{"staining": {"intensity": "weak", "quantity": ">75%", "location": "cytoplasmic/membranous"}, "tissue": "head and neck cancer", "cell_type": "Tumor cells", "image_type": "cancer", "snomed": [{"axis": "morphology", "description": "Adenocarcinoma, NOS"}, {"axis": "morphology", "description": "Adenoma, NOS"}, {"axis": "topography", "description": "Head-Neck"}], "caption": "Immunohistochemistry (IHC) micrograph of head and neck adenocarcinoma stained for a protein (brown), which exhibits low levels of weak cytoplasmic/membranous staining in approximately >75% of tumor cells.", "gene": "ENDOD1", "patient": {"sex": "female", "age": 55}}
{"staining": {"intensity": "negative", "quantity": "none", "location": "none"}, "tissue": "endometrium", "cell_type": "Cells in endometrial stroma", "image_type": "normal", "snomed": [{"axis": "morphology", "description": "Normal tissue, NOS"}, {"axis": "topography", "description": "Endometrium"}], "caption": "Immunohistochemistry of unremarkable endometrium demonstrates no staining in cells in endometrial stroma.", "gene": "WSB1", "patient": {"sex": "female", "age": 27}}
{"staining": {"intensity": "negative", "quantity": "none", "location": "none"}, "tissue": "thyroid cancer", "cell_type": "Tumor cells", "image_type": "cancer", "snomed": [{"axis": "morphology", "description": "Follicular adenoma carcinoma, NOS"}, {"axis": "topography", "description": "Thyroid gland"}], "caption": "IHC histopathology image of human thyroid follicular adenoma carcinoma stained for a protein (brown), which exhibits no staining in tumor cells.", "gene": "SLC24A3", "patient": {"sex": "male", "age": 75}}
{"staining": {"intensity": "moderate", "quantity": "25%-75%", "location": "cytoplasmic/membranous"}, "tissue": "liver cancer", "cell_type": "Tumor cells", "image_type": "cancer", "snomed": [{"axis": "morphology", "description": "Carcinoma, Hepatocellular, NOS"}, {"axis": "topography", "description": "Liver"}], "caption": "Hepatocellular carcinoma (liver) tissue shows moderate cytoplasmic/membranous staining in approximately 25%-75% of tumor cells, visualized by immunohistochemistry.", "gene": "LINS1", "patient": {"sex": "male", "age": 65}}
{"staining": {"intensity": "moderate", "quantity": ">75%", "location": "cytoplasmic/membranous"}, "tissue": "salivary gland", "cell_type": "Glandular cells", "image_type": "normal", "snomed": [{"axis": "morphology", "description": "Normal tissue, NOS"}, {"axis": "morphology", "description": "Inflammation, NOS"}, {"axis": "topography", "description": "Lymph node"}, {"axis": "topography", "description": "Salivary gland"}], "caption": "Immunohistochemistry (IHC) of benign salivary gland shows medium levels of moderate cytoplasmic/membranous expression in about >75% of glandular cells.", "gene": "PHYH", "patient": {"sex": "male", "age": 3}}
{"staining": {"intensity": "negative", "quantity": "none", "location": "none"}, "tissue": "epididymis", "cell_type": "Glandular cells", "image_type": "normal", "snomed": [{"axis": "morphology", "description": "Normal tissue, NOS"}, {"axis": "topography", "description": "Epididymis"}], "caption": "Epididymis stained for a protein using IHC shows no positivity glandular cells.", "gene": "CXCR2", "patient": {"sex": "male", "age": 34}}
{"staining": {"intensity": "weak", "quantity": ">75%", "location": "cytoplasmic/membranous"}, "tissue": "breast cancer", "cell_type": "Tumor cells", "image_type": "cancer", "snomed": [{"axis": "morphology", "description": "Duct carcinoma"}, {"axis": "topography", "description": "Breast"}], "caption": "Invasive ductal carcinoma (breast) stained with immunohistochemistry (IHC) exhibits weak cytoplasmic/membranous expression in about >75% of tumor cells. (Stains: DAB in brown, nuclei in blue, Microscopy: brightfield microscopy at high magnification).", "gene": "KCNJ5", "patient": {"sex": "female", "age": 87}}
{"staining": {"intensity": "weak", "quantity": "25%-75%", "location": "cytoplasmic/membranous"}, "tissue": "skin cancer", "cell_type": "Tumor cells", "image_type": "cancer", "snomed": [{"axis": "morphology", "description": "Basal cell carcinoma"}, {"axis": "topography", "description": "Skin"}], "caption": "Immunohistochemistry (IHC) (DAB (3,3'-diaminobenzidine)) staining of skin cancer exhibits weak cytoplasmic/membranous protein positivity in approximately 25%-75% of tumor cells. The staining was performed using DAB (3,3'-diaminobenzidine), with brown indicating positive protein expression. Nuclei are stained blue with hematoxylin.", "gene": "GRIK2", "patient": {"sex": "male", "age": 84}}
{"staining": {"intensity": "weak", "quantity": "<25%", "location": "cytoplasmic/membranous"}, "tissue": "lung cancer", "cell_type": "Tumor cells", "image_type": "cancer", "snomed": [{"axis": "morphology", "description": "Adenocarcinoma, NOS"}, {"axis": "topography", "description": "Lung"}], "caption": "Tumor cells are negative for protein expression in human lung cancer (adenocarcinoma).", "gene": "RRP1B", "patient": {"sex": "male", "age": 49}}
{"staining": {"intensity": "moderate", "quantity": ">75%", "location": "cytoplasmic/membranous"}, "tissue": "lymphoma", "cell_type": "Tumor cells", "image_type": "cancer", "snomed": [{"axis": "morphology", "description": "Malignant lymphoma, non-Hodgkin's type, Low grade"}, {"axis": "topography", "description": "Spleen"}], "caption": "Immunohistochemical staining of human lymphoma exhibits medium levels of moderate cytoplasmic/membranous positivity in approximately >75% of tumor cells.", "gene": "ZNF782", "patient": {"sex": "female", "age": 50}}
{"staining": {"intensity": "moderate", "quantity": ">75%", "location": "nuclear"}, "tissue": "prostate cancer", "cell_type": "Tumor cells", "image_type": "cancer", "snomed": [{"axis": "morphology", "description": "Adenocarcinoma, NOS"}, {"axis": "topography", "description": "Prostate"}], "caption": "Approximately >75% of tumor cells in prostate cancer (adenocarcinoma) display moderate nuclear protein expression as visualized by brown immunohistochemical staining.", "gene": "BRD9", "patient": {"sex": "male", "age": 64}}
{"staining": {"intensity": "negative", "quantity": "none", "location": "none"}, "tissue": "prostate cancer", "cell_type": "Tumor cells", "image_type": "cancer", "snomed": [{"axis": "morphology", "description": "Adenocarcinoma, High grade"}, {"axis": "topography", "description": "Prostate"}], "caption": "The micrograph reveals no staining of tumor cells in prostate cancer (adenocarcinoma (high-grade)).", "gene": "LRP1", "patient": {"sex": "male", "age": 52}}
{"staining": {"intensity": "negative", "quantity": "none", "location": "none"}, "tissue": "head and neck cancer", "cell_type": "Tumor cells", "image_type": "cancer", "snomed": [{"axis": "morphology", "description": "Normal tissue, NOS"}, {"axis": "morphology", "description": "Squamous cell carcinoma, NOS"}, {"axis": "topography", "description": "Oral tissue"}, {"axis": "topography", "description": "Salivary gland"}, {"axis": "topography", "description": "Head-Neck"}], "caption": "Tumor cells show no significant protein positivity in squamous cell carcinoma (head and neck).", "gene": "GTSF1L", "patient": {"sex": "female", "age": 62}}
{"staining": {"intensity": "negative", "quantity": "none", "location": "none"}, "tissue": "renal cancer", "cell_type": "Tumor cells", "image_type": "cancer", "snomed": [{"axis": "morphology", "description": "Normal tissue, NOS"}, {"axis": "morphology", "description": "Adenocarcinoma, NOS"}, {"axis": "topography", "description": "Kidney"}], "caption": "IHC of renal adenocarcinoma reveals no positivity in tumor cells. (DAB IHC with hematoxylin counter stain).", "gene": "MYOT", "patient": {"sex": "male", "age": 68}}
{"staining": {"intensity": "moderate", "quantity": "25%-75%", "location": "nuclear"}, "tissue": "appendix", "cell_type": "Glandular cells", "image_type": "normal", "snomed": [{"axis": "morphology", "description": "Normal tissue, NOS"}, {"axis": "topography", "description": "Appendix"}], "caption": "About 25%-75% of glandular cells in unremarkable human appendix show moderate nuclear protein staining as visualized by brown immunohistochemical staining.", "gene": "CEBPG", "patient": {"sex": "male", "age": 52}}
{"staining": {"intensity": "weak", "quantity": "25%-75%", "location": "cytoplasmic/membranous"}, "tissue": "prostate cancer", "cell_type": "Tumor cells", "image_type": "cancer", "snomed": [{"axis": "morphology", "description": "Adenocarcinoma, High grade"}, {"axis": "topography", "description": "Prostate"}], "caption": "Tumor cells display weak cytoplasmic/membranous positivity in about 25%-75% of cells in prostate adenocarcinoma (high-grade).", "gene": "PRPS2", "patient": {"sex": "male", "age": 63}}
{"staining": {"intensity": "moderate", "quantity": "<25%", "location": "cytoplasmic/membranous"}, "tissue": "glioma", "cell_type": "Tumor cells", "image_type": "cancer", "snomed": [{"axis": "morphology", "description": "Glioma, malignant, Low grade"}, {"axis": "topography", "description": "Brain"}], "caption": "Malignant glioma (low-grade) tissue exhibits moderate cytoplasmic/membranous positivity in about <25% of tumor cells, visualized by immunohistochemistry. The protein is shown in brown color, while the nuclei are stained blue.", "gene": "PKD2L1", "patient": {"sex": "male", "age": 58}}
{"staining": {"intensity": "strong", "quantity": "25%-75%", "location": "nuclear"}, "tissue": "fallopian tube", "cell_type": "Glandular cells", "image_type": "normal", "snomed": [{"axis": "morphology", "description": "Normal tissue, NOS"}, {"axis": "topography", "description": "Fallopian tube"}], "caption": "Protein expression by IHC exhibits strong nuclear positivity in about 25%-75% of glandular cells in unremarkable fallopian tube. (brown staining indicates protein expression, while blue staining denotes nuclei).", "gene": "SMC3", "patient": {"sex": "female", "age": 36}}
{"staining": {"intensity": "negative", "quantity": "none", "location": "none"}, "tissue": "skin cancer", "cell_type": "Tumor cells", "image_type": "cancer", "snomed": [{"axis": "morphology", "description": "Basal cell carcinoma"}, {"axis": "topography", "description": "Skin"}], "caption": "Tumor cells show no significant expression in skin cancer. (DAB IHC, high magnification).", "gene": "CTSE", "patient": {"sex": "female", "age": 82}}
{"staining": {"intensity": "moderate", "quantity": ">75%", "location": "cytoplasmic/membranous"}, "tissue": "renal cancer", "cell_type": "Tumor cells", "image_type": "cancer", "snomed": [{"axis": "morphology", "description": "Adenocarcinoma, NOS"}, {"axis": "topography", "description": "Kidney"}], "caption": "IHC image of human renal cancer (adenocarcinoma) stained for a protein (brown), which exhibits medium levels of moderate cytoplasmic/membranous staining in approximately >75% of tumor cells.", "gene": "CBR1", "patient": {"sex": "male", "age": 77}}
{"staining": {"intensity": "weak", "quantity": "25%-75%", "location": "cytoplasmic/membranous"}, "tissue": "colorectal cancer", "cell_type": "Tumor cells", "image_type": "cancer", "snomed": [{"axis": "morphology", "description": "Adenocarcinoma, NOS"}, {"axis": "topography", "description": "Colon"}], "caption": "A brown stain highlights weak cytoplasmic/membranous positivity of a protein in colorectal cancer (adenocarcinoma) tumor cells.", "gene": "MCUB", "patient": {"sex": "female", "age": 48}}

> **What to work on**:
Extract the lines above, from the first one through the one containing "of unremarkable endometrium", and return only those, unchanged.

> **Exercise output**:
{"staining": {"intensity": "weak", "quantity": ">75%", "location": "cytoplasmic/membranous"}, "tissue": "head and neck cancer", "cell_type": "Tumor cells", "image_type": "cancer", "snomed": [{"axis": "morphology", "description": "Adenocarcinoma, NOS"}, {"axis": "morphology", "description": "Adenoma, NOS"}, {"axis": "topography", "description": "Head-Neck"}], "caption": "Immunohistochemistry (IHC) micrograph of head and neck adenocarcinoma stained for a protein (brown), which exhibits low levels of weak cytoplasmic/membranous staining in approximately >75% of tumor cells.", "gene": "ENDOD1", "patient": {"sex": "female", "age": 55}}
{"staining": {"intensity": "negative", "quantity": "none", "location": "none"}, "tissue": "endometrium", "cell_type": "Cells in endometrial stroma", "image_type": "normal", "snomed": [{"axis": "morphology", "description": "Normal tissue, NOS"}, {"axis": "topography", "description": "Endometrium"}], "caption": "Immunohistochemistry of unremarkable endometrium demonstrates no staining in cells in endometrial stroma.", "gene": "WSB1", "patient": {"sex": "female", "age": 27}}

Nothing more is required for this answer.